Достроили клуб. Замполит привез музыкальные инструменты, гитары сразу растащили по баракам. Я тоже выбрал себе хорошую семиструнную гитару. По вечерам мы собирались в почти достроенном бараке, садились между нарами, я играл и пел песни.
Наступил день, когда нас повели на работу в рабочую зону строить город. Идти пять километров, да сама рабочая зона не менее трех километров. Первое, с чего мы начали, — со строительства гостиницы. Прорабы были у нас вольнонаемные. Начали рыть котлован. Бетон со свободы возили солдаты из стройбата на новеньких голубых «ЗИЛах». Провели трубы, пошла вода. Обедаем побригадно. Шоферам даем деньги, они привозят водку, вино, анашу.
К некоторым заключенным стали приезжать родственники, жены, в зоне появились свои барыги, торгуют анашой. К одному зеку по кличке Немец каждый день приезжала жена. Перебросит в зону через проволоку сверток с анашой, Немец все распродаст за день, а на другой день он уже бросает жене сверток с деньгами. И так каждый день.
Были в зоне и такие, которые вообще не хотели работать. Подходят ко мне, говорят:
— Дим Димыч, отруби пальцы. Или ступню ноги отруби.

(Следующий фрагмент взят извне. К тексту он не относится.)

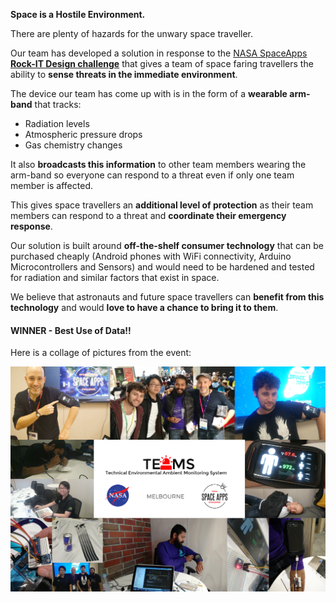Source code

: 
**Space is a Hostile Environment.**

There are plenty of hazards for the unwary space traveller.

Our team has developed a solution in response to the [NASA SpaceApps](https://2016.spaceappschallenge.org) **[Rock-IT Design challenge](https://2016.spaceappschallenge.org/challenges/space-station/rock-it-space-fashion-and-design)** that gives a team of space faring travellers the ability to **sense threats in the immediate environment**.

The device our team has come up with is in the form of a **wearable arm-band** that tracks:

- Radiation levels
- Atmospheric pressure drops
- Gas chemistry changes

It also **broadcasts this information** to other team members wearing the arm-band so everyone can respond to a threat even if only one team member is affected.

This gives space travellers an **additional level of protection** as their team members can respond to a threat and **coordinate their emergency response**.

Our solution is built around **off-the-shelf consumer technology** that can be purchased cheaply (Android phones with WiFi connectivity, Arduino Microcontrollers and Sensors) and would need to be hardened and tested for radiation and similar factors that exist in space.

We believe that astronauts and future space travellers can **benefit from this technology** and would **love to have a chance to bring it to them**.

#### WINNER - Best Use of Data!!

Here is a collage of pictures from the event:

![Collage](https://raw.githubusercontent.com/sdesalas/spaceapps2016-TEAM/master/design/collage4.jpg)
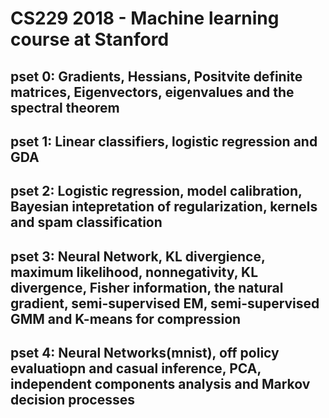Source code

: # CS229 2018 - Machine learning course at Stanford
## pset 0: Gradients, Hessians, Positvite definite matrices, Eigenvectors, eigenvalues and the spectral theorem

## pset 1: Linear classifiers, logistic regression and GDA

## pset 2: Logistic regression, model calibration, Bayesian intepretation of regularization, kernels and spam classification

## pset 3: Neural Network, KL divergience, maximum likelihood, nonnegativity, KL divergence, Fisher information, the natural gradient, semi-supervised EM, semi-supervised GMM and K-means for compression

## pset 4: Neural Networks(mnist), off policy evaluatiopn and casual inference, PCA, independent components analysis and Markov decision processes

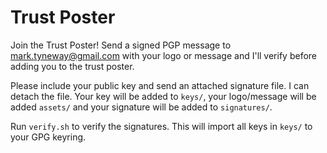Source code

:# Trust Poster

Join the Trust Poster! Send a signed PGP message
to mark.tyneway@gmail.com with your logo or message
and I'll verify before adding you to the trust poster.

Please include your public key and send an attached signature
file. I can detach the file. Your key will be added to `keys/`,
your logo/message will be added `assets/` and your signature
will be added to `signatures/`.

Run `verify.sh` to verify the signatures. This will import
all keys in `keys/` to your GPG keyring.

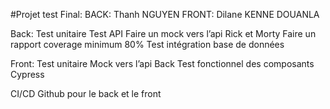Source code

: #Projet test Final: 
BACK: Thanh NGUYEN
FRONT: Dilane KENNE DOUANLA

Back:
Test unitaire
Test API
Faire un mock vers l’api Rick et Morty
Faire un rapport coverage minimum 80%
Test intégration base de données

Front:
Test unitaire
Mock vers l’api Back
Test fonctionnel des composants
Cypress

CI/CD Github pour le back et le front

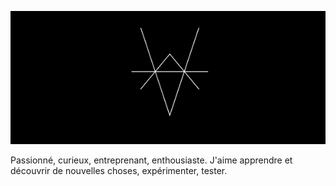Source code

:![Alt Text](./img/av-resize.gif)


Passionné, curieux, entreprenant, enthousiaste. J'aime apprendre et découvrir de nouvelles choses, expérimenter, tester.
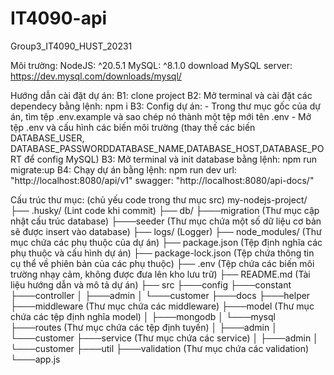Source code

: # IT4090-api

Group3_IT4090_HUST_20231

Môi trường:
    NodeJS: ^20.5.1
    MySQL: ^8.1.0
        download MySQL server: https://dev.mysql.com/downloads/mysql/

Hướng dẫn cài đặt dự án:
    B1: clone project
    B2: Mở terminal và cài đặt các dependecy bằng lệnh: npm i
    B3: Config dự án:
        - Trong thư mục gốc của dự án, tìm tệp .env.example và sao chép nó thành một tệp mới tên .env
        - Mở tệp .env và cấu hình các biến môi trường (thay thế các biến DATABASE_USER, DATABASE_PASSWORDDATABASE_NAME,DATABASE_HOST,DATABASE_PORT để config MySQL)
    B3: Mở terminal và init database bằng lệnh: npm run migrate:up
    B4: Chạy dự án bằng lệnh: npm run dev
        url: "http://localhost:8080/api/v1"
        swagger: "http://localhost:8080/api-docs/"

Cấu trúc thư mục: (chủ yếu code trong thư mục src)
    my-nodejs-project/
    ├── .husky/            (Lint code khi commit)
    ├── db/
        ├───migration      (Thư mục cập nhật cấu trúc database)
        ├───seeder         (Thư mục chứa một số dữ liệu cơ bản sẽ được insert vào database)
    ├── logs/              (Logger)
    ├── node_modules/      (Thư mục chứa các phụ thuộc của dự án)
    ├── package.json       (Tệp định nghĩa các phụ thuộc và cấu hình dự án)
    ├── package-lock.json  (Tệp chứa thông tin cụ thể về phiên bản của các phụ thuộc)
    ├── .env               (Tệp chứa các biến môi trường nhạy cảm, không được đưa lên kho lưu trữ)
    ├── README.md          (Tài liệu hướng dẫn và mô tả dự án)
    ├── src
        ├───config
        ├───constant
        ├───controller
        │   ├───admin
        │   └───customer
        ├───docs
        ├───helper
        ├───middleware     (Thư mục chứa các middleware)
        ├───model          (Thư mục chứa các tệp định nghĩa model)
        │   ├───mongodb
        │   └───mysql
        ├───routes         (Thư mục chứa các tệp định tuyến)
        │   ├───admin
        │   └───customer
        ├───service        (Thư mục chứa các service)
        │   ├───admin
        │   └───customer
        ├───util
        ├───validation     (Thư mục chứa các validation)
        └───app.js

И я им рубил то руку, то ногу. Не задарма, разумеется. А началось все с того, что подошел ко мне один парень и говорит:
— Ты можешь сломать мне руку, мне надо остаться завтра в жилой зоне?
— Почему не сломать хорошему человеку, — ответил я. — Давай сломаю. — Взял его руку и как дал об колено, она только «хрык» и повисла.
Рука у парня распухла до самого локтя и сделалась как спелая узбекская дыня. На бинте я подвесил руку парню на шею, и отправил его в жилую зону в санчасть. Парень рассказал об этом в своем кругу, а зековское радио молниеносно оповестило всю зону. Зековское радио сродни цыганскому. На свободе еще никто не знает, а в зоне все и обо всем уже известно. Вот ко мне, как к специалисту-хирургу, и потянулась зековская братия. Сначала ломал, потом стал рубить, оно и быстрей и не так болезненно для пациента.
Не знаю, как долго я продолжал бы хирургическую практику, если бы не Генка Циркач. Как-то подошел ко мне зек Саня из Ташкента по кличке Лялька и говорит:
— Дим Димыч, сломай руку, не хочу работать.
Генка поднялся с нар и сказал мне:
— Демьян, если ты еще кому-нибудь что-нибудь сломаешь, мы не товарищи. Ты им ломаешь, а они же тебя потом хаять будут.
На это я ответил:
— Лялька, уходи. Больше никому ничего ломать не буду, разве что шеи. И передай другим. Понял? Все, разговор окончен. — И он ушел.
Когда построили гостиницу, то Генка для зарядки по утрам залазил на девятый этаж и на карнизе делал стойку на руках. Вольные люди утром идут на работу мимо, смотрят и ахают: «Вот это да! Вот дают зеки!»